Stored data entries
++++++++

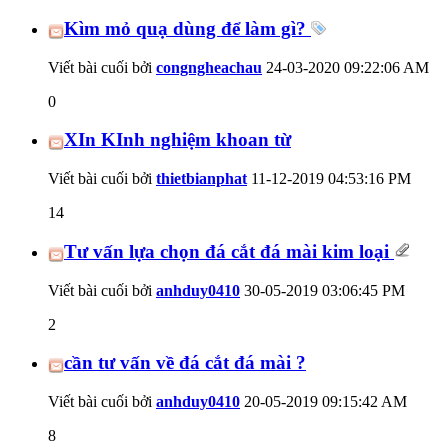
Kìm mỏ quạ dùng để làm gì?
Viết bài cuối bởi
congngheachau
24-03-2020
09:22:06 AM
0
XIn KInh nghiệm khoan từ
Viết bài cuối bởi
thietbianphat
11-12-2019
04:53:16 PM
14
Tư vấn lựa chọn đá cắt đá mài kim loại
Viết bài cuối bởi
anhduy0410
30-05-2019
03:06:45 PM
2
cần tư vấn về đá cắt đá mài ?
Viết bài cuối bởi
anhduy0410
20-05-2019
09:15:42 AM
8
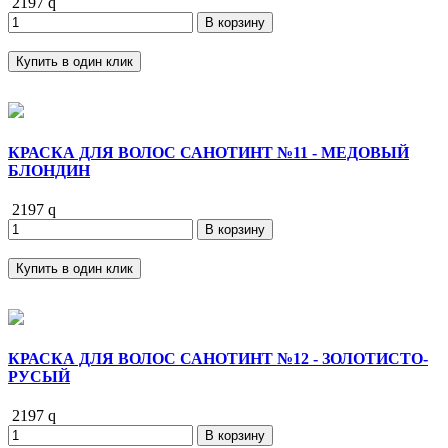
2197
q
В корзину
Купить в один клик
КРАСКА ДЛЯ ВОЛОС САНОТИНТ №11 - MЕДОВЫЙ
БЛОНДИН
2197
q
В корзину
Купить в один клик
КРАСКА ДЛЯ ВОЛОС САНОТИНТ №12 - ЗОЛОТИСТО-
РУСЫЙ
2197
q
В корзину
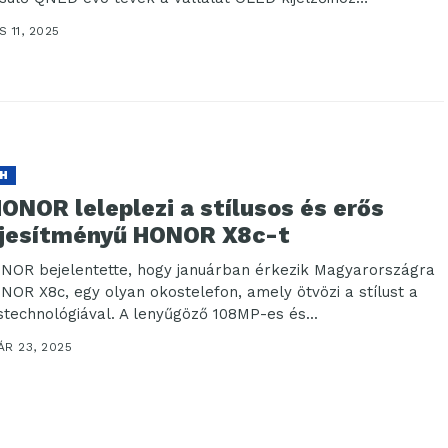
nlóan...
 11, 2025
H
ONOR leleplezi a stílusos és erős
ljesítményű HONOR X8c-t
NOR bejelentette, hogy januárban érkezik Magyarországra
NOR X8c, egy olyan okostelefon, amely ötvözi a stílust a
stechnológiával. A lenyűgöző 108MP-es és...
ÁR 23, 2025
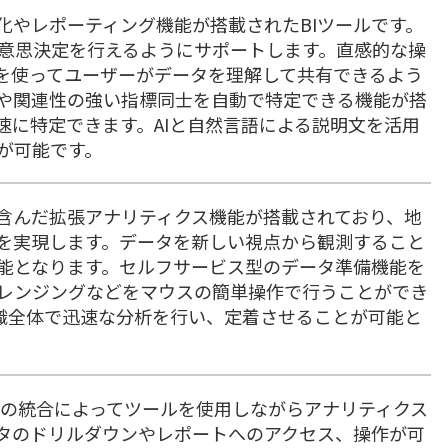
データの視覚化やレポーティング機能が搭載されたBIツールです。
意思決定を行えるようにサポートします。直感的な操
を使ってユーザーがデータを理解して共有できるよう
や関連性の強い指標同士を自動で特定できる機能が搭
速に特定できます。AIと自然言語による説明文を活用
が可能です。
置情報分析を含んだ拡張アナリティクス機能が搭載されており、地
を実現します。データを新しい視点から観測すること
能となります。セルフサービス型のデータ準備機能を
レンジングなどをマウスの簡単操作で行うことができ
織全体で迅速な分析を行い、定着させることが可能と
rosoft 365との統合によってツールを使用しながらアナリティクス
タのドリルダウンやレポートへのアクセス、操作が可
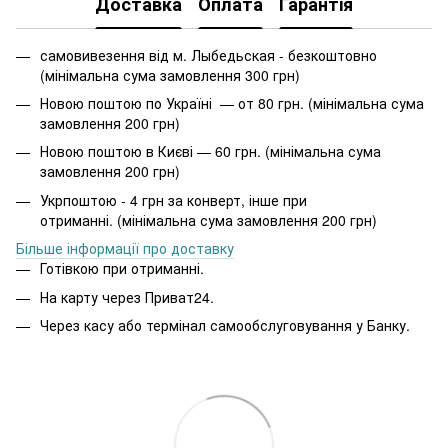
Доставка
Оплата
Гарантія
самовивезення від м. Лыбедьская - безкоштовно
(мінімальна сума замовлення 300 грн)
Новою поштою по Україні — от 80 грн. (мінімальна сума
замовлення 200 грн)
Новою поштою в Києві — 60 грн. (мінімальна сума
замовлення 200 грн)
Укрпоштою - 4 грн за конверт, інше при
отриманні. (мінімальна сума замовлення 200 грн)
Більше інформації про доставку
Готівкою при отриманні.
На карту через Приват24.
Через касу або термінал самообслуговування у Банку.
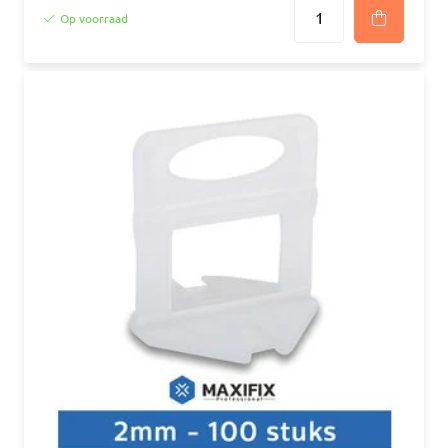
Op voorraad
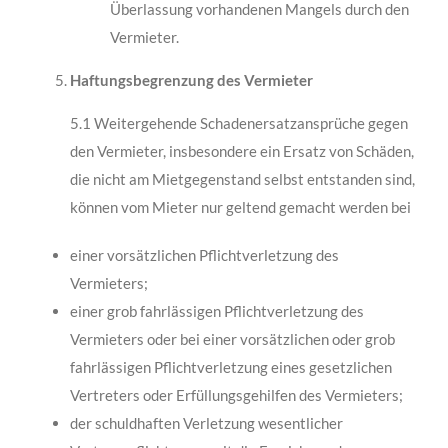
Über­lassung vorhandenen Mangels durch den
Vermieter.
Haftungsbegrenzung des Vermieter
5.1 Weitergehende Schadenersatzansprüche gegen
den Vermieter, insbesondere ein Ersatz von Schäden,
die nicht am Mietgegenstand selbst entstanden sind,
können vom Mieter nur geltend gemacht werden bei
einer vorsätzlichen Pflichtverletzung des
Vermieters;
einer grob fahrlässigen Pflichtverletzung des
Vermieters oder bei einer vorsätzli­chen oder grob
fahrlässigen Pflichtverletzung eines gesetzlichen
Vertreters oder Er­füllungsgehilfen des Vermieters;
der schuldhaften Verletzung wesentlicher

++++++++

Written task
What you return should match the records above word for word, minus the pictures.

Reply
Kìm mỏ quạ dùng để làm gì?
Viết bài cuối bởi
congngheachau
24-03-2020
09:22:06 AM
0
XIn KInh nghiệm khoan từ
Viết bài cuối bởi
thietbianphat
11-12-2019
04:53:16 PM
14
Tư vấn lựa chọn đá cắt đá mài kim loại
Viết bài cuối bởi
anhduy0410
30-05-2019
03:06:45 PM
2
cần tư vấn về đá cắt đá mài ?
Viết bài cuối bởi
anhduy0410
20-05-2019
09:15:42 AM
8
2197
q
В корзину
Купить в один клик
КРАСКА ДЛЯ ВОЛОС САНОТИНТ №11 - MЕДОВЫЙ
БЛОНДИН
2197
q
В корзину
Купить в один клик
КРАСКА ДЛЯ ВОЛОС САНОТИНТ №12 - ЗОЛОТИСТО-
РУСЫЙ
2197
q
В корзину
nlóan...
 11, 2025
H
ONOR leleplezi a stílusos és erős
ljesítményű HONOR X8c-t
NOR bejelentette, hogy januárban érkezik Magyarországra
NOR X8c, egy olyan okostelefon, amely ötvözi a stílust a
stechnológiával. A lenyűgöző 108MP-es és...
ÁR 23, 2025
データの視覚化やレポーティング機能が搭載されたBIツールです。
意思決定を行えるようにサポートします。直感的な操
を使ってユーザーがデータを理解して共有できるよう
や関連性の強い指標同士を自動で特定できる機能が搭
速に特定できます。AIと自然言語による説明文を活用
が可能です。
置情報分析を含んだ拡張アナリティクス機能が搭載されており、地
を実現します。データを新しい視点から観測すること
能となります。セルフサービス型のデータ準備機能を
レンジングなどをマウスの簡単操作で行うことができ
織全体で迅速な分析を行い、定着させることが可能と
rosoft 365との統合によってツールを使用しながらアナリティクス
タのドリルダウンやレポートへのアクセス、操作が可
Доставка
Оплата
Гарантія
самовивезення від м. Лыбедьская - безкоштовно
(мінімальна сума замовлення 300 грн)
Новою поштою по Україні — от 80 грн. (мінімальна сума
замовлення 200 грн)
Новою поштою в Києві — 60 грн. (мінімальна сума
замовлення 200 грн)
Укрпоштою - 4 грн за конверт, інше при
отриманні. (мінімальна сума замовлення 200 грн)
Більше інформації про доставку
Готівкою при отриманні.
На карту через Приват24.
Через касу або термінал самообслуговування у Банку.
Op voorraad
Über­lassung vorhandenen Mangels durch den
Vermieter.
Haftungsbegrenzung des Vermieter
5.1 Weitergehende Schadenersatzansprüche gegen
den Vermieter, insbesondere ein Ersatz von Schäden,
die nicht am Mietgegenstand selbst entstanden sind,
können vom Mieter nur geltend gemacht werden bei
einer vorsätzlichen Pflichtverletzung des
Vermieters;
einer grob fahrlässigen Pflichtverletzung des
Vermieters oder bei einer vorsätzli­chen oder grob
fahrlässigen Pflichtverletzung eines gesetzlichen
Vertreters oder Er­füllungsgehilfen des Vermieters;
der schuldhaften Verletzung wesentlicher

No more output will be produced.